All day long in the summers we took to the courts and played for hours at a stretch. It was like a need, to hit hard and to hit true. The reward center in the brain lit up like a pinball game when the shot was perfect, and you wanted it, required it, again and again, more and more. The driving shot that skimmed the top of the net--glanced the wire--was the fix.
When the Virginia Slims women's tour came to town (imagine that! the quaintness of a sporting event organized to promote a tobacco product aimed at women--the logo was a willowy Jazz Age flapper with a chiffon scarf around her neck and a tennis racket resting insouciantly over a shoulder). This was the age of the wooden racket, and the age of Billie Jean King, Chrissie Evert, and Martina Navratilova. Oh, how great they were! Finesse, guts, and power. And we were watching so close (women's sports tours were a bust, the indoor stadiums largely empty throughout the days of practice and secondary matches) that we could feel the breeze from the swung racket against our cheeks.

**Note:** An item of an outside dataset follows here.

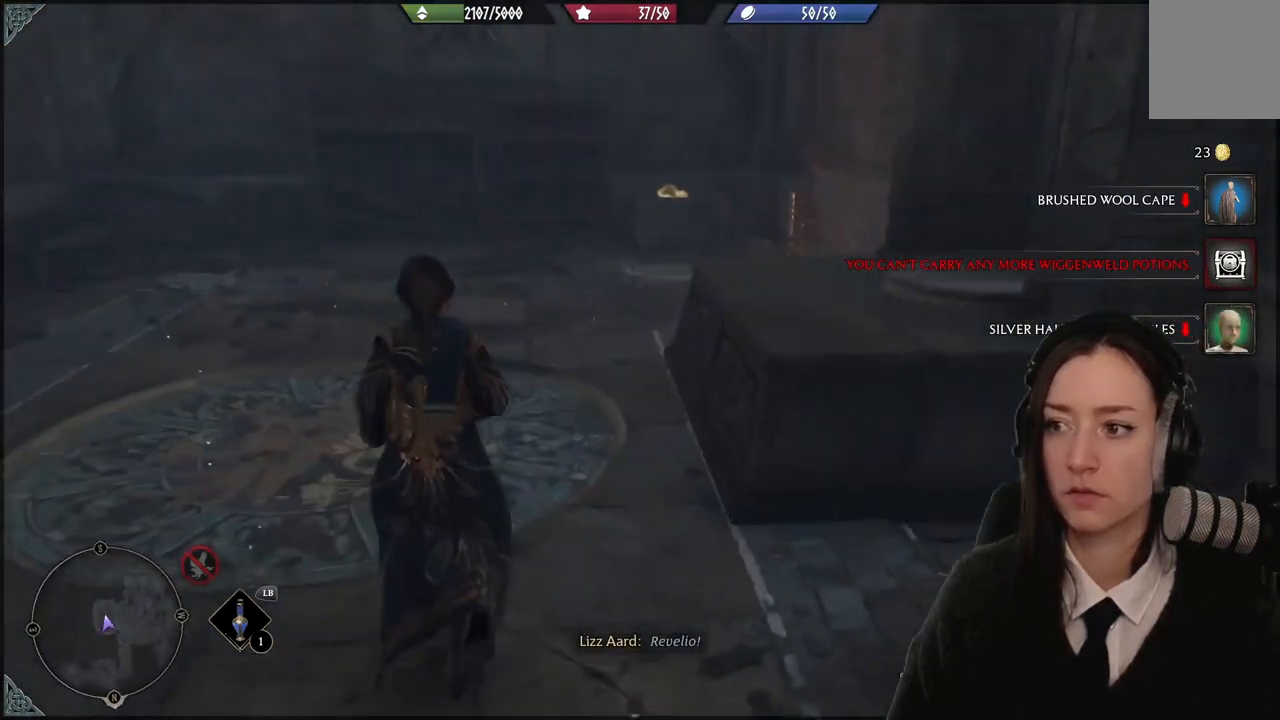
{"buttons": [], "left_stick": "up", "right_stick": "center", "events": [[300, "left_stick", "up"]]}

The players were our idols, but they were humble. They stopped to talk with us, and they signed anything we held out to them, in no hurry and on no thrones.
I saved my babysitting money and bought a Chris Evert Wilson. It was forty dollars. I can't remember how much I paid for this house three years ago (honest), but I will never forget how much that racket cost. I developed a two-handed backhand. The racket had a longer grip to accommodate two hands. I also loved resetting my right hand--the web between thumb and forefinger positioned precisely over the second-widest flat--for the serve, even though my serve was never up to the rest of my game. My overheads either. Well, let's just say that half my game was okay, half not. I just wanted to rally. I didn't even really like playing games, and I frequently choked in competition.
I kept the racket in its press. Probably it should be restrung. Twenty-five years after I bought it, it didn't seem to work as well, and the metal racket (or whatever they're made of now) never worked for me, either. But one never can blame the equipment. Maybe I could get it back with practice, the sensation of the ball meeting the center of the strings, pausing infinitesimally in the pressure of their meeting, then flying. Out, arced, and over. The endless rhythm of the game, back and forth, the suspension of time in the heat-generating friction of the good swing, the ball sent to backcourt every time.